◆ RECORDS PROVIDED
———
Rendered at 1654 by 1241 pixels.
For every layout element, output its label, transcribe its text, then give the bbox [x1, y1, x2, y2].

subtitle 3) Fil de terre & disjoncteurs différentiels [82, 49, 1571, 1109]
———
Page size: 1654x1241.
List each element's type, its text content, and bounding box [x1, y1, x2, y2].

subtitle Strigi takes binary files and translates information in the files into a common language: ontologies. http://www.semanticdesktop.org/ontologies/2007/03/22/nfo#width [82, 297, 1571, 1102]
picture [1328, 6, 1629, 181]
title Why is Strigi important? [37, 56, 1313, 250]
———
◆ JOB
Can you edit the part of the entries that opens with the line containing "Rendered at 1654 by 1241 pixels." and closes with the line containing "subtitle 3) Fil", putting "write out" in place of "transcribe" and leaving everything else unchanged? Give back only those lines.

◆ RESULT OF THIS EXERCISE
Rendered at 1654 by 1241 pixels.
For every layout element, output its label, write out its text, then give the bbox [x1, y1, x2, y2].

subtitle 3) Fil de terre & disjoncteurs différentiels [82, 49, 1571, 1109]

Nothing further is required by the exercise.